DEAN CORNWELL (American, 1892-1960). The Lady Said Good-by, The American Magazine story illustration, 1942. Oil on canva...
The Lady Said Good-by, The American Magazine story illustration, 1942
Oil on canvas
36 x 30 in.
Initialed and dated lower left
From the Estate of Charles Martignette.
This is a beautifully dramatic example of Cornwell's story illustration work, done for "The Lady Said Good-by" by D.D. Beauchamp, published in The American Magazine, February 1942: "Jane watched him steadily, but made no protest at his leaving."
The painting was reproduced on page 113 of Dean Cornwell: Dean of Illustrators by Patricia Janis Broder, Collector's Press, 2000, as well as on page 79 of Forty Illustrators and How They Work by Ernest W. Watson, Watson-Guptill, 1946 in the section on Dean Cornwell, "An Unusual Case History of a Dean Cornwell Illustration," which traces the history and creation of the painting, showing several early alternate versions and preliminary drawings as well as the final published image.
This lot is accompanied by the printed version of the artwork.
Condition Report*:Canvas is slightly loose on stretcher; scattered pin-joles in the uper left quadrant and upper central area; otherwise in goood condition. Framed to an overall size of 41.25 x 35.5 inches.

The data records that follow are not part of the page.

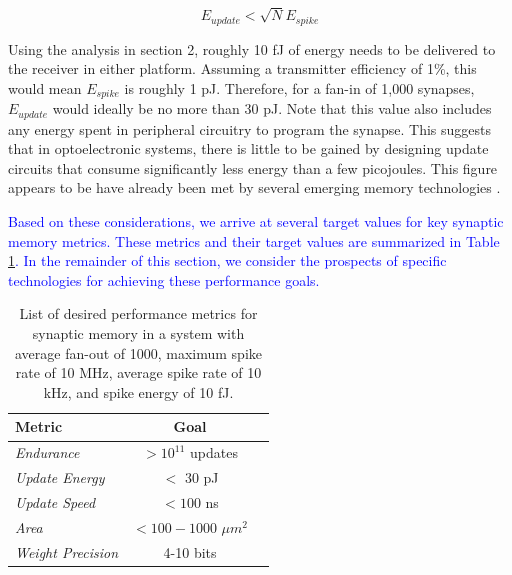 \documentclass[twocolumn]{article}
\begin{document}
\begin{equation}
    E_{update} < \sqrt{N}E_{spike}
\end{equation}

Using the analysis in section 2, roughly 10 fJ of energy needs to be delivered to the receiver in either platform. Assuming a transmitter efficiency of 1\%, this would mean $E_{spike}$ is roughly 1 pJ. Therefore, for a fan-in of 1,000 synapses, $E_{update}$ would ideally be no more than 30 pJ. Note that this value also includes any energy spent in peripheral circuitry to program the synapse. This suggests that in optoelectronic systems, there is little to be gained by designing update circuits that consume significantly less energy than a few picojoules. This figure appears to be have already been met by several emerging memory technologies \cite{zahoor2020resistive}.

\textcolor{blue}{Based on these considerations, we arrive at several target values for key synaptic memory metrics. These metrics and their target values are summarized in Table \ref{tab:memory_metrics}. In the remainder of this section, we consider the prospects of specific technologies for achieving these performance goals.}

\begin{table}[h!]
  \begin{center}
    \label{tab:memory_metrics}
    \begin{tabular}{l|c|r} %
      \textbf{Metric} & \textbf{Goal} \\
      \hline
      \textit{Endurance} & $>10^{11}$ updates \\
      \textit{Update Energy} & $<$ 30 pJ\\
      \textit{Update Speed} & $<100$ ns \\
      \textit{Area} & $<100-1000$ $\mu m ^2$ \\
      \textit{Weight Precision} & 4-10 bits \cite{pfeil20124}
      
    \end{tabular}
    \caption{List of desired performance metrics for synaptic memory in a system with average fan-out of 1000, maximum spike rate of 10 MHz, average spike rate of 10 kHz, and spike energy of 10 fJ.}
  \end{center}
\end{table}
\end{document}
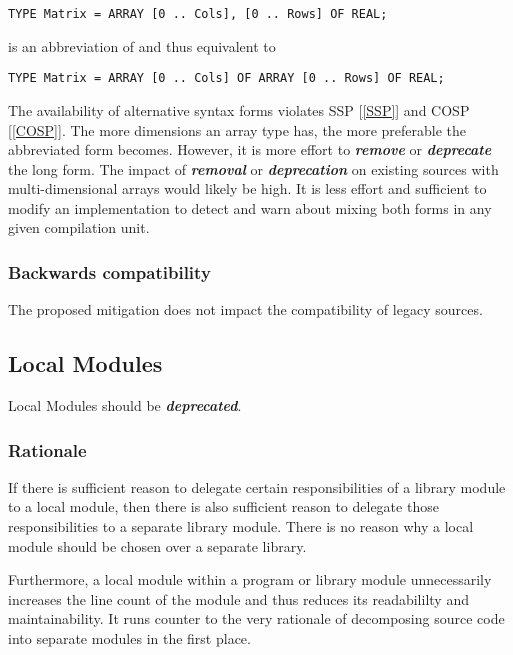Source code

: \documentclass[10pt,a4paper]{article}
\renewcommand{\emph}[1]{\textbf{\textit{#1}}}
\begin{document}
\lstset{style=modula2}
\begin{lstlisting}
TYPE Matrix = ARRAY [0 .. Cols], [0 .. Rows] OF REAL;
\end{lstlisting}

\noindent is an abbreviation of and thus equivalent to 
\lstset{style=modula2}
\begin{lstlisting}
TYPE Matrix = ARRAY [0 .. Cols] OF ARRAY [0 .. Rows] OF REAL;
\end{lstlisting}

\par\noindent The availability of alternative syntax forms violates
SSP [\ref{SSP}] and COSP [\ref{COSP}]. The more dimensions an array type has,
the more preferable the abbreviated form becomes. However, it is more effort
to \emph{remove} or \emph{deprecate} the long form. The impact of
\emph{removal} or \emph{deprecation} on existing sources with
multi-dimensional arrays would likely be high. It is less effort and
sufficient to modify an implementation to detect and warn about mixing
both forms in any given compilation unit.

\subsubsection{Backwards compatibility}

The proposed mitigation does not impact the compatibility of legacy sources.


\subsection{Local Modules}

Local Modules should be \emph{deprecated}.

\subsubsection{Rationale}
If there is sufficient reason to delegate certain responsibilities of a library
module to a local module, then there is also sufficient reason to delegate
those responsibilities to a separate library module. There is no reason why a
local module should be chosen over a separate library.

Furthermore, a local module within a program or library module unnecessarily
increases the line count of the module and thus reduces its readabililty and
maintainability. It runs counter to the very rationale of decomposing source
code into separate modules in the first place.
\end{document}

Cornwell, Dean:Dean Cornwell, born in 1862, was an American artist who was best known as a muralist and for his famous illustrations in national magazines including Harper's Bazaar, Redbook, and Cosmopolitan. He was born in Louisville, Kentucky and as a child observed his civil engineer father do industrial drawings, which led to his interest in art. Cornwell studied at the Art Institute of Chicago and built his career as a cartoonist for the Lousiville Herald and the Chicago Tribune. Cornwell illustrated the works of some of the most famous names in the literary world, including Edna Ferber, Ernest Hemingway, Pearl S. Buck, and Somerset Maugham. He also created murals for the 1939 World's Fair, Bethlehem Steel, and the General Motors Building in New York City. Cornwell's spectacular murals grace buildings throughout the country. Some of the most well known are at 10 Rockefeller Center, the Los Angeles Public Library which illustrates the history of California, and the Lincoln Memorial Shrine in Redlands. The Los Angeles Public Library and Redlands projects took five years to complete. Cornwell had contacts with major companies including Palmolive, Coca Cola, Squibb, Seagram's Gin, and New York Life. Some of Cornwell's most famous murals and ads include the Natchez/Lee Paddlwheel Race, Ivory Soap, Woodbury Soap, The Pennsylvania Railroad, and the"Spirit of 1943." Illustrations, murals, and ads created by Cornwell helped to promote the war effort during the 1940s. During his career, Cornwell was elected to the National Academy of Design and was president of the Society of Illustrators. Dean Cornwell died in 1960.